#### Exercise inputs
____
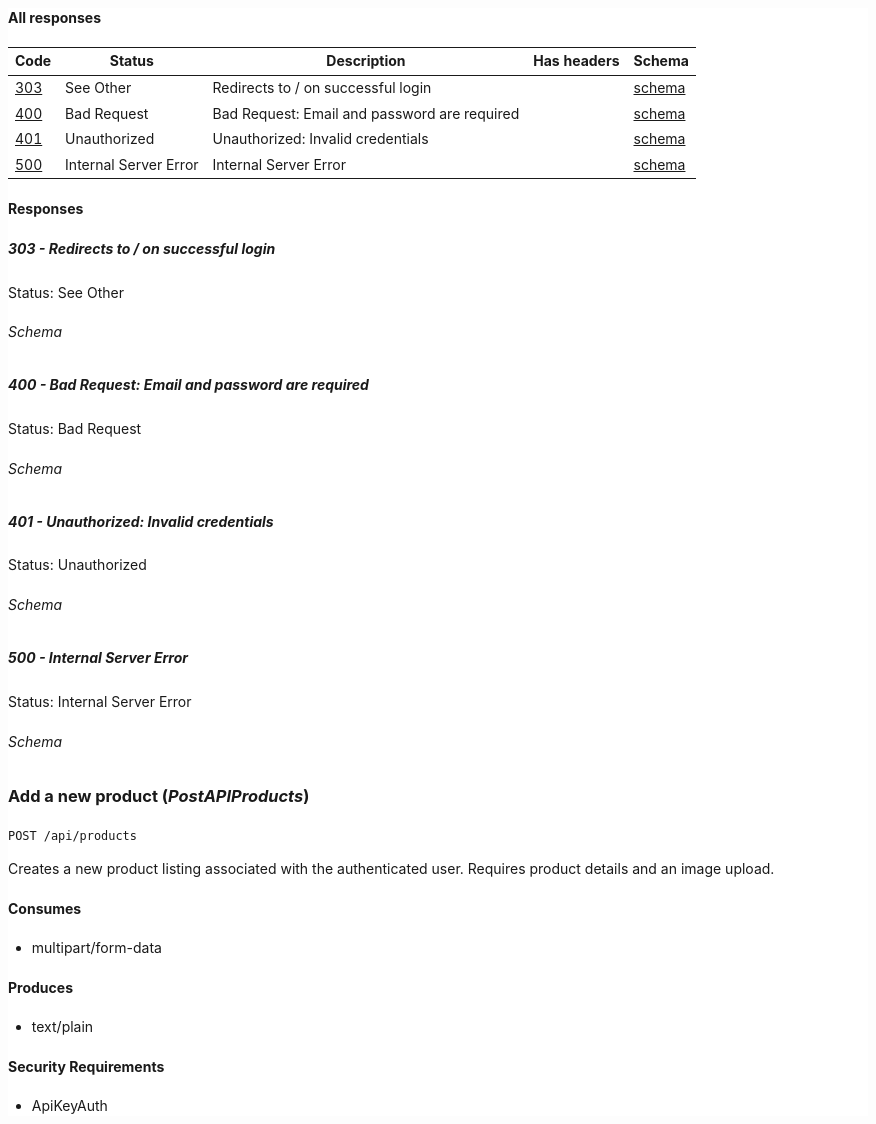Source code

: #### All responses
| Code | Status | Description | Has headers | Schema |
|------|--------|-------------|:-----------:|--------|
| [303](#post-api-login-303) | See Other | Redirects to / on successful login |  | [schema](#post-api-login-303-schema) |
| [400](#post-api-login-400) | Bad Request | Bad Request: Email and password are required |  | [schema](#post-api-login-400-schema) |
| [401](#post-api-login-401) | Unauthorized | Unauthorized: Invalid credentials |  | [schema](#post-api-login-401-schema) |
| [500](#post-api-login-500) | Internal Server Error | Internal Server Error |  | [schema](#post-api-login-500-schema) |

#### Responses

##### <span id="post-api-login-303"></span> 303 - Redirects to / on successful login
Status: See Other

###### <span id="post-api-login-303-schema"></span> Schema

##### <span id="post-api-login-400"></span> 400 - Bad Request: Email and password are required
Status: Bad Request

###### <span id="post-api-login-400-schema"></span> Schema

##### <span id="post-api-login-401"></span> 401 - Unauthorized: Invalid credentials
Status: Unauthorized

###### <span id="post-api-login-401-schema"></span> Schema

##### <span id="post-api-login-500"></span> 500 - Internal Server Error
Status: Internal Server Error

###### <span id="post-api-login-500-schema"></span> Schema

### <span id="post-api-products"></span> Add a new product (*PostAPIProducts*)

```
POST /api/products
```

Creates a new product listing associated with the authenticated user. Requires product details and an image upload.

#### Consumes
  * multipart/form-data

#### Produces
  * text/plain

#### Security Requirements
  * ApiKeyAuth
____
Output all of the entries verbatim, leaving out any images.

Source code

: #### All responses
| Code | Status | Description | Has headers | Schema |
|------|--------|-------------|:-----------:|--------|
| [303](#post-api-login-303) | See Other | Redirects to / on successful login |  | [schema](#post-api-login-303-schema) |
| [400](#post-api-login-400) | Bad Request | Bad Request: Email and password are required |  | [schema](#post-api-login-400-schema) |
| [401](#post-api-login-401) | Unauthorized | Unauthorized: Invalid credentials |  | [schema](#post-api-login-401-schema) |
| [500](#post-api-login-500) | Internal Server Error | Internal Server Error |  | [schema](#post-api-login-500-schema) |

#### Responses

##### <span id="post-api-login-303"></span> 303 - Redirects to / on successful login
Status: See Other

###### <span id="post-api-login-303-schema"></span> Schema

##### <span id="post-api-login-400"></span> 400 - Bad Request: Email and password are required
Status: Bad Request

###### <span id="post-api-login-400-schema"></span> Schema

##### <span id="post-api-login-401"></span> 401 - Unauthorized: Invalid credentials
Status: Unauthorized

###### <span id="post-api-login-401-schema"></span> Schema

##### <span id="post-api-login-500"></span> 500 - Internal Server Error
Status: Internal Server Error

###### <span id="post-api-login-500-schema"></span> Schema

### <span id="post-api-products"></span> Add a new product (*PostAPIProducts*)

```
POST /api/products
```

Creates a new product listing associated with the authenticated user. Requires product details and an image upload.

#### Consumes
  * multipart/form-data

#### Produces
  * text/plain

#### Security Requirements
  * ApiKeyAuth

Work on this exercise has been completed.